**What to work on**
Rewrite every line of the listing below, substituting "Location" for each "Venue" and leaving all other text unchanged. Leave the pictures out of your answer.

-*-

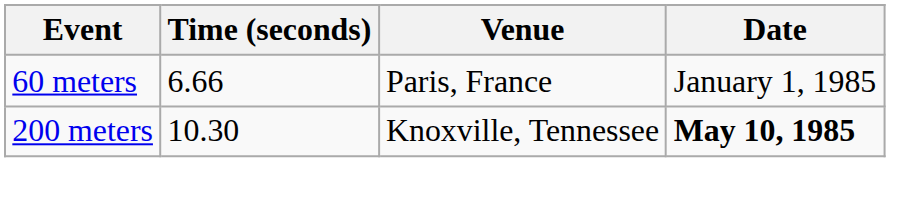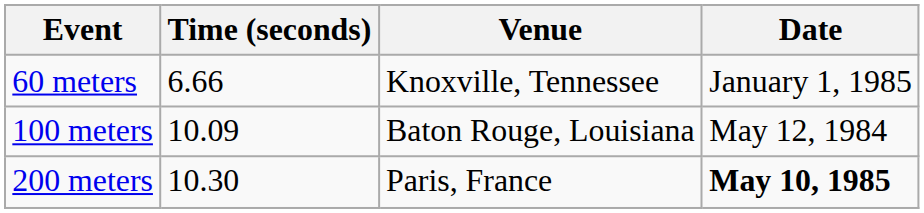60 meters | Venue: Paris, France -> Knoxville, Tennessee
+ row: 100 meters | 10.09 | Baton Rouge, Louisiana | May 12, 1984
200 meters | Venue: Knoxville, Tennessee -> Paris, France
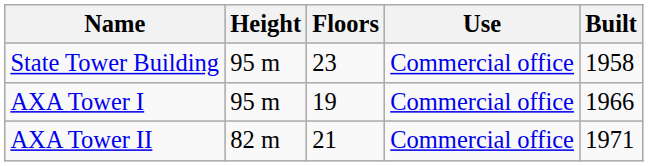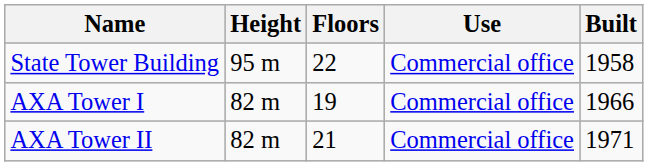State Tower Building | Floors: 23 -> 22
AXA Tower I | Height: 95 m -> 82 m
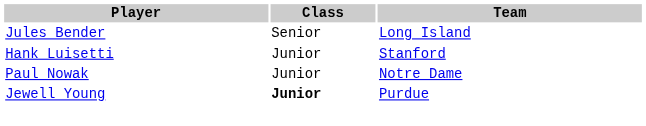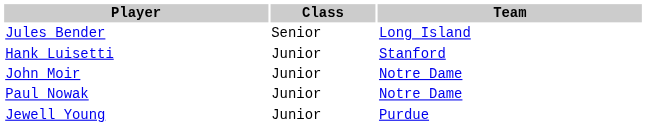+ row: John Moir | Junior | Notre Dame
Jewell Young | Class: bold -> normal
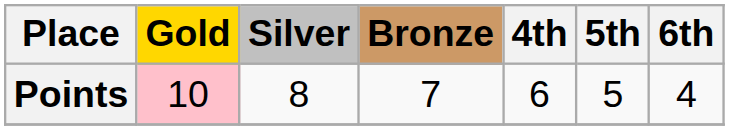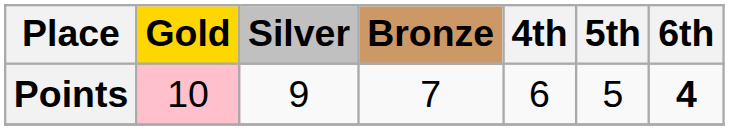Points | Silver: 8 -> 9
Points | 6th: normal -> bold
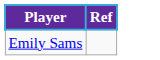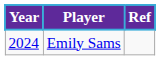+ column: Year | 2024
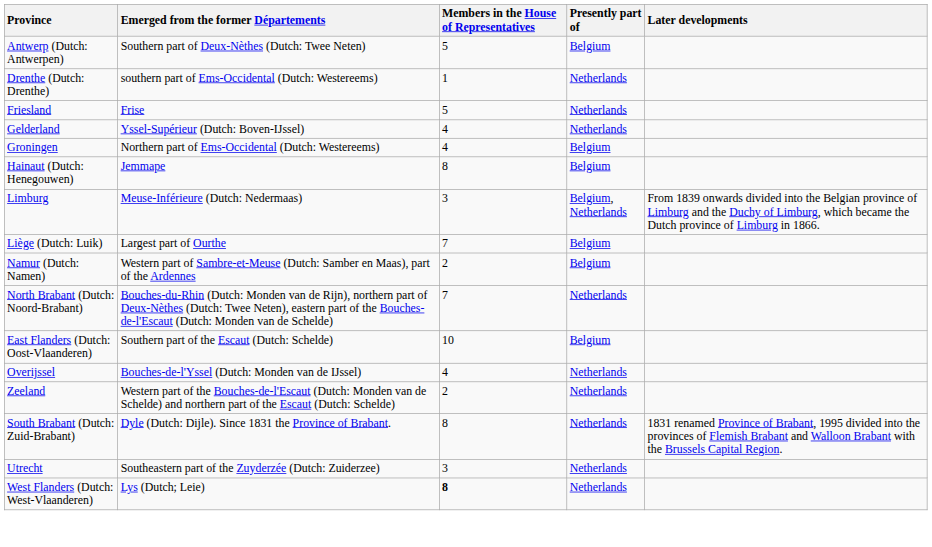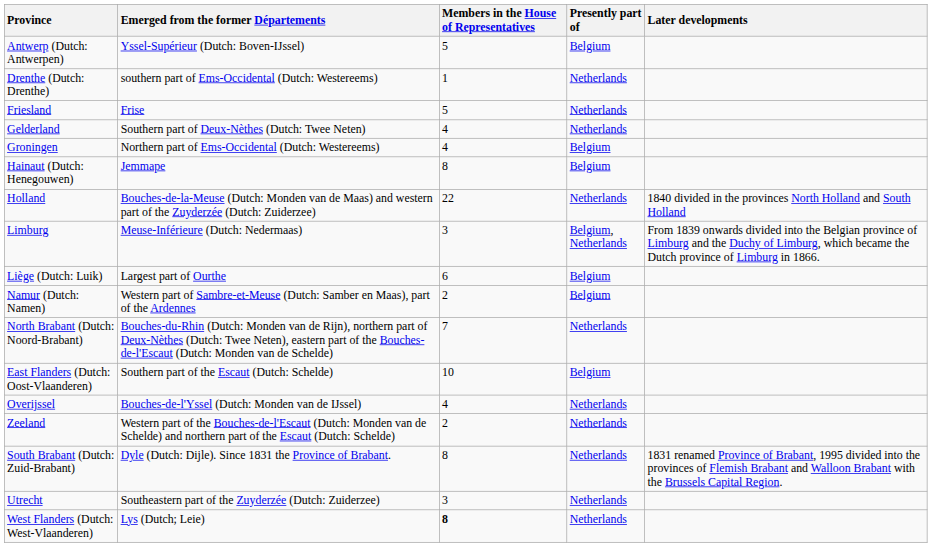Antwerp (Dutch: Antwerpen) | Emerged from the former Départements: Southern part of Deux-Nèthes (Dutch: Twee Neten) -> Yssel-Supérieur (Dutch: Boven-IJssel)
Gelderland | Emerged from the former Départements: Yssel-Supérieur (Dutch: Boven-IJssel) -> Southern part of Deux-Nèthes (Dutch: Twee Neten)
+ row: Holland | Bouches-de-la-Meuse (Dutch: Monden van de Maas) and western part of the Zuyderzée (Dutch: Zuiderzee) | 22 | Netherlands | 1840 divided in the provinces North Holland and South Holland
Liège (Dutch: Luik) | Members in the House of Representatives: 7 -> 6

-*-

**Problem solution**
60 meters | Location: Paris, France -> Knoxville, Tennessee
+ row: 100 meters | 10.09 | Baton Rouge, Louisiana | May 12, 1984
200 meters | Location: Knoxville, Tennessee -> Paris, France
State Tower Building | Floors: 23 -> 22
AXA Tower I | Height: 95 m -> 82 m
+ row: John Moir | Junior | Notre Dame
Jewell Young | Class: bold -> normal
Points | Silver: 8 -> 9
Points | 6th: normal -> bold
+ column: Year | 2024
Antwerp (Dutch: Antwerpen) | Emerged from the former Départements: Southern part of Deux-Nèthes (Dutch: Twee Neten) -> Yssel-Supérieur (Dutch: Boven-IJssel)
Gelderland | Emerged from the former Départements: Yssel-Supérieur (Dutch: Boven-IJssel) -> Southern part of Deux-Nèthes (Dutch: Twee Neten)
+ row: Holland | Bouches-de-la-Meuse (Dutch: Monden van de Maas) and western part of the Zuyderzée (Dutch: Zuiderzee) | 22 | Netherlands | 1840 divided in the provinces North Holland and South Holland
Liège (Dutch: Luik) | Members in the House of Representatives: 7 -> 6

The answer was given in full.